A new report on the condition of manufacturing in the United States says America faces a substantial and growing competitive challenge from China.
The chief author of the report is Joel Kotkin, a Los Angeles-based fellow at the New America Foundation. The report, entitled Executive Leadership in the Industrial Economy, focuses on the implications of the structural decline of the American manufacturing sector. Manufacturing, as a share of U.S. economic output, has fallen from 17 percent to 14 percent in the past decade. U.S. manufacturing employment has similarly fallen from 17 million to 14 million since 1994.
Mr. Kotkin says historically when countries lose manufacturing dominance it is an early sign of a loss of economic leadership.

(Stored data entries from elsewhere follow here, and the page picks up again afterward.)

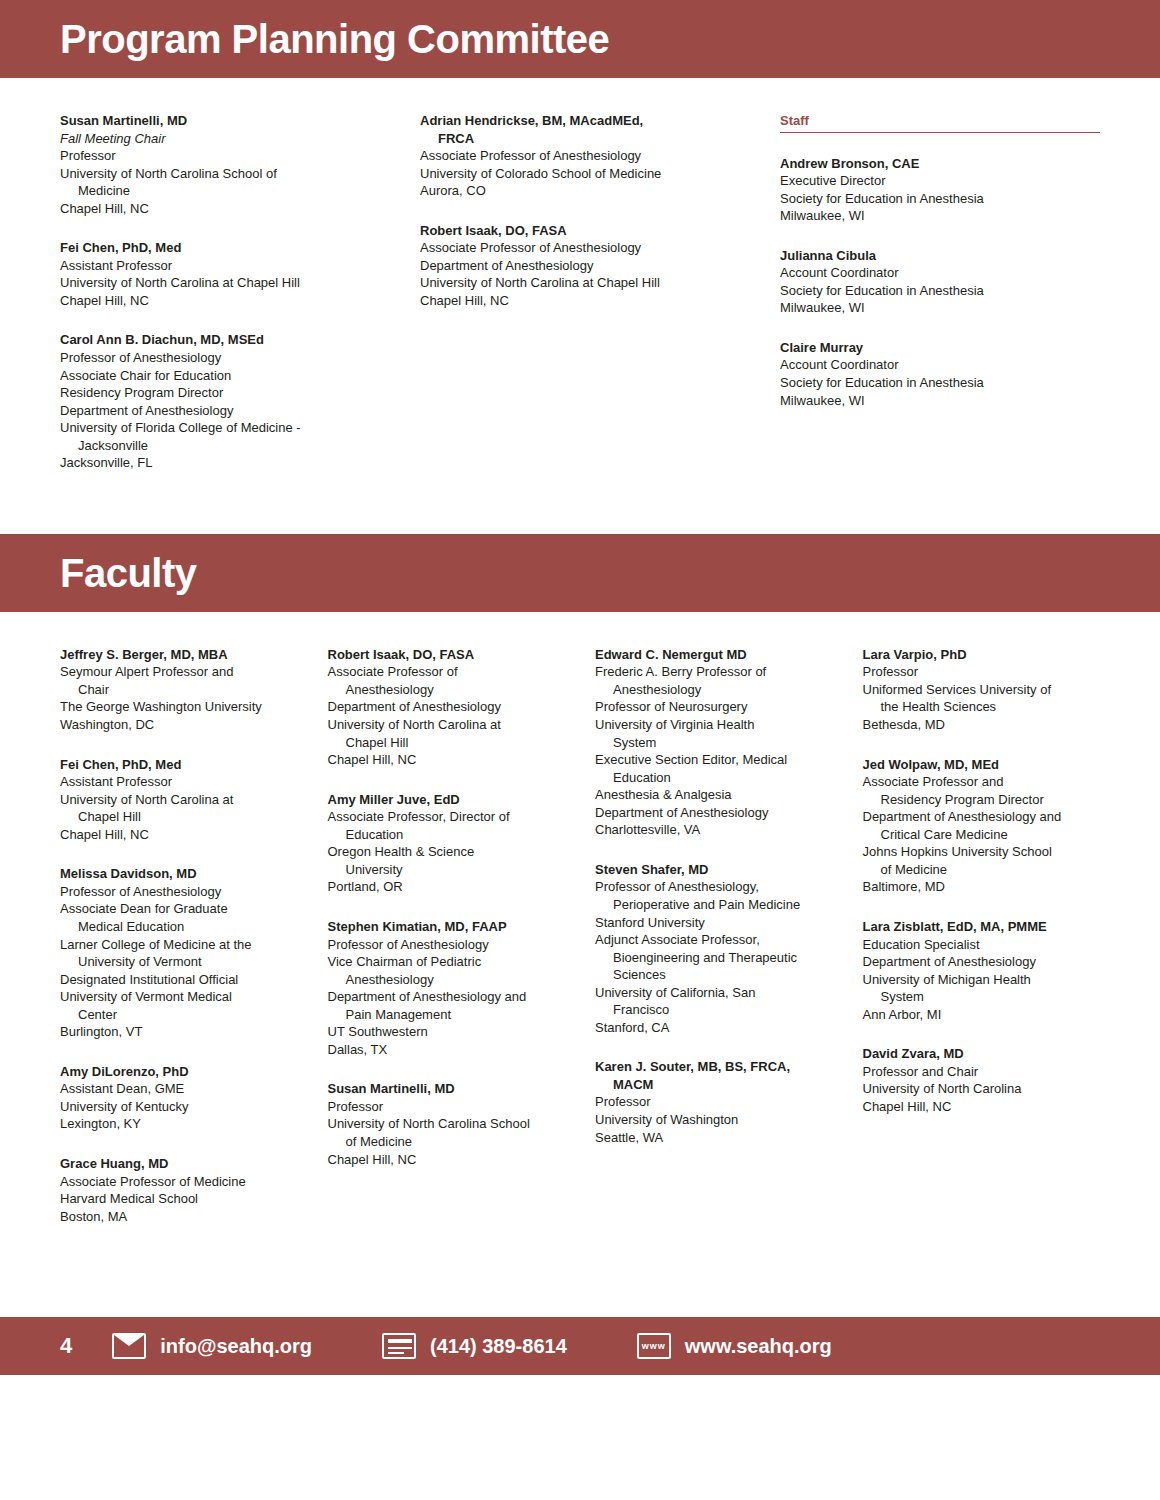Program Planning Committee
Susan Martinelli, MD
Fall Meeting Chair
Professor
University of North Carolina School ofMedicine
Chapel Hill, NC
Fei Chen, PhD, Med
Assistant Professor
University of North Carolina at Chapel Hill
Chapel Hill, NC
Carol Ann B. Diachun, MD, MSEd
Professor of Anesthesiology
Associate Chair for Education
Residency Program Director
Department of Anesthesiology
University of Florida College of Medicine -Jacksonville
Jacksonville, FL
Adrian Hendrickse, BM, MAcadMEd,FRCA
Associate Professor of Anesthesiology
University of Colorado School of Medicine
Aurora, CO
Robert Isaak, DO, FASA
Associate Professor of Anesthesiology
Department of Anesthesiology
University of North Carolina at Chapel Hill
Chapel Hill, NC
Staff
Andrew Bronson, CAE
Executive Director
Society for Education in Anesthesia
Milwaukee, WI
Julianna Cibula
Account Coordinator
Society for Education in Anesthesia
Milwaukee, WI
Claire Murray
Account Coordinator
Society for Education in Anesthesia
Milwaukee, WI
Faculty
Jeffrey S. Berger, MD, MBA
Seymour Alpert Professor andChair
The George Washington University
Washington, DC
Fei Chen, PhD, Med
Assistant Professor
University of North Carolina atChapel Hill
Chapel Hill, NC
Melissa Davidson, MD
Professor of Anesthesiology
Associate Dean for GraduateMedical Education
Larner College of Medicine at theUniversity of Vermont
Designated Institutional Official
University of Vermont MedicalCenter
Burlington, VT
Amy DiLorenzo, PhD
Assistant Dean, GME
University of Kentucky
Lexington, KY
Grace Huang, MD
Associate Professor of Medicine
Harvard Medical School
Boston, MA
Robert Isaak, DO, FASA
Associate Professor ofAnesthesiology
Department of Anesthesiology
University of North Carolina atChapel Hill
Chapel Hill, NC
Amy Miller Juve, EdD
Associate Professor, Director ofEducation
Oregon Health & ScienceUniversity
Portland, OR
Stephen Kimatian, MD, FAAP
Professor of Anesthesiology
Vice Chairman of PediatricAnesthesiology
Department of Anesthesiology andPain Management
UT Southwestern
Dallas, TX
Susan Martinelli, MD
Professor
University of North Carolina Schoolof Medicine
Chapel Hill, NC
Edward C. Nemergut MD
Frederic A. Berry Professor ofAnesthesiology
Professor of Neurosurgery
University of Virginia HealthSystem
Executive Section Editor, MedicalEducation
Anesthesia & Analgesia
Department of Anesthesiology
Charlottesville, VA
Steven Shafer, MD
Professor of Anesthesiology,Perioperative and Pain Medicine
Stanford University
Adjunct Associate Professor,Bioengineering and Therapeutic Sciences
University of California, SanFrancisco
Stanford, CA
Karen J. Souter, MB, BS, FRCA,MACM
Professor
University of Washington
Seattle, WA
Lara Varpio, PhD
Professor
Uniformed Services University ofthe Health Sciences
Bethesda, MD
Jed Wolpaw, MD, MEd
Associate Professor andResidency Program Director
Department of Anesthesiology andCritical Care Medicine
Johns Hopkins University Schoolof Medicine
Baltimore, MD
Lara Zisblatt, EdD, MA, PMME
Education Specialist
Department of Anesthesiology
University of Michigan HealthSystem
Ann Arbor, MI
David Zvara, MD
Professor and Chair
University of North Carolina
Chapel Hill, NC
4 info@seahq.org (414) 389-8614 wwwwww.seahq.org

He worries that China will eventually challenge and possibly overtake the United States economically.
"China has surpassed the United States as the largest recipient of foreign direct investment," he noted. "Its currency reserves have increased by a considerable amount. They now have enormous financial power. Anyone who studies history knows that countries that accumulate industrial power very soon have financial power."
Mr. Kotkin spoke on the day it was announced that American technology giant IBM had sold its personal computer business to the Chinese firm, Lenovo. He believes this transaction reveals China's intention to become a major player in the world economy.

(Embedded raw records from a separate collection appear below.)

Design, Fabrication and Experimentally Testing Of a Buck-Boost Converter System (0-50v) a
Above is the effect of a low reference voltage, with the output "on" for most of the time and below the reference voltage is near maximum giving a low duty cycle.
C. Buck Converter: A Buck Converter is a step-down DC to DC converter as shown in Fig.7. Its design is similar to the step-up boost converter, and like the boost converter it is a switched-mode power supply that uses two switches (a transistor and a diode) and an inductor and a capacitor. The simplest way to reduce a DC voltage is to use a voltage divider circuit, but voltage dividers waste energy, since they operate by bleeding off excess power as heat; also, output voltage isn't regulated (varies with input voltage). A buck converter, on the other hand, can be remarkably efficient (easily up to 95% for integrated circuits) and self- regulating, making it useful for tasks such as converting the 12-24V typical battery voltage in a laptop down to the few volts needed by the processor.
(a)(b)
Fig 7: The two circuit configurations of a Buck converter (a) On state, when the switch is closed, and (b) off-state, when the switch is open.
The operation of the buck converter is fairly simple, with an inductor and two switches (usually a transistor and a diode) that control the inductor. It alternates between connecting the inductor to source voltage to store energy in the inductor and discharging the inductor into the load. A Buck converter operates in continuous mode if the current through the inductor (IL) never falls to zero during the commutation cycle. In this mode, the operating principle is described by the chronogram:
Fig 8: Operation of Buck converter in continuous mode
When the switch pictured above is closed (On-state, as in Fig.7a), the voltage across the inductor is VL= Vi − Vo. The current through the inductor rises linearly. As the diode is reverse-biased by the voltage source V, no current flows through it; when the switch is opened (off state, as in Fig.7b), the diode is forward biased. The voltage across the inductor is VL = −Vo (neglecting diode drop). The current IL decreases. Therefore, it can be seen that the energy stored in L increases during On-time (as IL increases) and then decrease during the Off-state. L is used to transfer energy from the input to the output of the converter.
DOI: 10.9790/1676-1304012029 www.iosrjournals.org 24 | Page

"When you think that IBM PCs are now going to be owned by a Chinese company, if that doesn't tell you something, then you're a little bit out of it," he noted. "Transport yourself back 20 years and ask yourself if anyone would have thought a Chinese company could buy IBM's personal computer business. And think of all the things we get from companies that were obscure 20 years ago."
Mr. Kotkin spoke at a forum in Washington. He argues that to maintain its leadership in the world economy the United States must improve its education system, roll back its dependence on imported products, and keep control of advanced technologies.